» REQUIREMENT: Reproduce the listing below verbatim.
----
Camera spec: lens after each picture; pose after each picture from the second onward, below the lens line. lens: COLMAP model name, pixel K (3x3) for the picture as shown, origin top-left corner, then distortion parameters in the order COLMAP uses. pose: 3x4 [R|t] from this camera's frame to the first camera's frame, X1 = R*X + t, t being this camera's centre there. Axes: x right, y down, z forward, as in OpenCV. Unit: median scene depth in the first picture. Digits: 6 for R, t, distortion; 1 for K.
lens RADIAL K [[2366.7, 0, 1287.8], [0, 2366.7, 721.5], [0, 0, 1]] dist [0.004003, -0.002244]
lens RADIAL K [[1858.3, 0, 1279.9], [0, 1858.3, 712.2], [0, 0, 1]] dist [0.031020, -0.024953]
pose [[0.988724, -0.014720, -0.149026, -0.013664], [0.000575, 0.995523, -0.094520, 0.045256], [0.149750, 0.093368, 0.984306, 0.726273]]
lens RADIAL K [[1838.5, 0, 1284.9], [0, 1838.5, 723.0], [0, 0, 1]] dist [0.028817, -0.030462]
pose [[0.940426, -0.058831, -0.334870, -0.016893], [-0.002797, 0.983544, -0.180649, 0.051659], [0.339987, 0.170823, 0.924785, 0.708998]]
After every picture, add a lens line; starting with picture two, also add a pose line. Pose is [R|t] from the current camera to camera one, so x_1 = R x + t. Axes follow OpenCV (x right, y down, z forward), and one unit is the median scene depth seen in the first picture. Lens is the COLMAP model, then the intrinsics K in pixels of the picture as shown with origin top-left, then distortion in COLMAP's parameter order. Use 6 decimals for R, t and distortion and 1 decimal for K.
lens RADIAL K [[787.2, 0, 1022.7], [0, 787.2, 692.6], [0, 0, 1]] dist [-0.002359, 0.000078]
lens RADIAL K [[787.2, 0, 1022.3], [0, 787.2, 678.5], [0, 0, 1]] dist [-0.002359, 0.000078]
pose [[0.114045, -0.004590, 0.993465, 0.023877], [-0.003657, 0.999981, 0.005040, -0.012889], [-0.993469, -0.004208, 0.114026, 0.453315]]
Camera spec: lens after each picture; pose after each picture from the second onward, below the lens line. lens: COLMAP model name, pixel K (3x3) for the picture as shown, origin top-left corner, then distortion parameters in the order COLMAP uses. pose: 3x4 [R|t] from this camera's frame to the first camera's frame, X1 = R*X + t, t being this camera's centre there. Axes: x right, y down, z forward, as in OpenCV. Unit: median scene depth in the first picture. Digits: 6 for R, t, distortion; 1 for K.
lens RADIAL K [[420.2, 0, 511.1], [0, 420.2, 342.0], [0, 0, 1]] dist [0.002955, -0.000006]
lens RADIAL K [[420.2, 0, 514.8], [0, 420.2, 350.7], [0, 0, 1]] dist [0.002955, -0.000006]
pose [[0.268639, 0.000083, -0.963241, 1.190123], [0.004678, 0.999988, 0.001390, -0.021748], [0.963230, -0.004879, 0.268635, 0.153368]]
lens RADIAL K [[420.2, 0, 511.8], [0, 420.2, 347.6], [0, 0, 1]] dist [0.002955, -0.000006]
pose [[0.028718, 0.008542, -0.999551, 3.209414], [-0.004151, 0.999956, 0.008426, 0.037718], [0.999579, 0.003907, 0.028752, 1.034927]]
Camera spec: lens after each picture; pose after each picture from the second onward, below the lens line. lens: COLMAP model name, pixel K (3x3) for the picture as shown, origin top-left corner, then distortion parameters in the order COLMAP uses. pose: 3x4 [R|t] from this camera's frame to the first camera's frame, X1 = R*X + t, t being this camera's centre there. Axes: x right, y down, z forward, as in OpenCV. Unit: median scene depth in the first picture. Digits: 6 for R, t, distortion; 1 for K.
----
» OUTPUT BELOW:
Camera spec: lens after each picture; pose after each picture from the second onward, below the lens line. lens: COLMAP model name, pixel K (3x3) for the picture as shown, origin top-left corner, then distortion parameters in the order COLMAP uses. pose: 3x4 [R|t] from this camera's frame to the first camera's frame, X1 = R*X + t, t being this camera's centre there. Axes: x right, y down, z forward, as in OpenCV. Unit: median scene depth in the first picture. Digits: 6 for R, t, distortion; 1 for K.
lens RADIAL K [[2366.7, 0, 1287.8], [0, 2366.7, 721.5], [0, 0, 1]] dist [0.004003, -0.002244]
lens RADIAL K [[1858.3, 0, 1279.9], [0, 1858.3, 712.2], [0, 0, 1]] dist [0.031020, -0.024953]
pose [[0.988724, -0.014720, -0.149026, -0.013664], [0.000575, 0.995523, -0.094520, 0.045256], [0.149750, 0.093368, 0.984306, 0.726273]]
lens RADIAL K [[1838.5, 0, 1284.9], [0, 1838.5, 723.0], [0, 0, 1]] dist [0.028817, -0.030462]
pose [[0.940426, -0.058831, -0.334870, -0.016893], [-0.002797, 0.983544, -0.180649, 0.051659], [0.339987, 0.170823, 0.924785, 0.708998]]
After every picture, add a lens line; starting with picture two, also add a pose line. Pose is [R|t] from the current camera to camera one, so x_1 = R x + t. Axes follow OpenCV (x right, y down, z forward), and one unit is the median scene depth seen in the first picture. Lens is the COLMAP model, then the intrinsics K in pixels of the picture as shown with origin top-left, then distortion in COLMAP's parameter order. Use 6 decimals for R, t and distortion and 1 decimal for K.
lens RADIAL K [[787.2, 0, 1022.7], [0, 787.2, 692.6], [0, 0, 1]] dist [-0.002359, 0.000078]
lens RADIAL K [[787.2, 0, 1022.3], [0, 787.2, 678.5], [0, 0, 1]] dist [-0.002359, 0.000078]
pose [[0.114045, -0.004590, 0.993465, 0.023877], [-0.003657, 0.999981, 0.005040, -0.012889], [-0.993469, -0.004208, 0.114026, 0.453315]]
Camera spec: lens after each picture; pose after each picture from the second onward, below the lens line. lens: COLMAP model name, pixel K (3x3) for the picture as shown, origin top-left corner, then distortion parameters in the order COLMAP uses. pose: 3x4 [R|t] from this camera's frame to the first camera's frame, X1 = R*X + t, t being this camera's centre there. Axes: x right, y down, z forward, as in OpenCV. Unit: median scene depth in the first picture. Digits: 6 for R, t, distortion; 1 for K.
lens RADIAL K [[420.2, 0, 511.1], [0, 420.2, 342.0], [0, 0, 1]] dist [0.002955, -0.000006]
lens RADIAL K [[420.2, 0, 514.8], [0, 420.2, 350.7], [0, 0, 1]] dist [0.002955, -0.000006]
pose [[0.268639, 0.000083, -0.963241, 1.190123], [0.004678, 0.999988, 0.001390, -0.021748], [0.963230, -0.004879, 0.268635, 0.153368]]
lens RADIAL K [[420.2, 0, 511.8], [0, 420.2, 347.6], [0, 0, 1]] dist [0.002955, -0.000006]
pose [[0.028718, 0.008542, -0.999551, 3.209414], [-0.004151, 0.999956, 0.008426, 0.037718], [0.999579, 0.003907, 0.028752, 1.034927]]
Camera spec: lens after each picture; pose after each picture from the second onward, below the lens line. lens: COLMAP model name, pixel K (3x3) for the picture as shown, origin top-left corner, then distortion parameters in the order COLMAP uses. pose: 3x4 [R|t] from this camera's frame to the first camera's frame, X1 = R*X + t, t being this camera's centre there. Axes: x right, y down, z forward, as in OpenCV. Unit: median scene depth in the first picture. Digits: 6 for R, t, distortion; 1 for K.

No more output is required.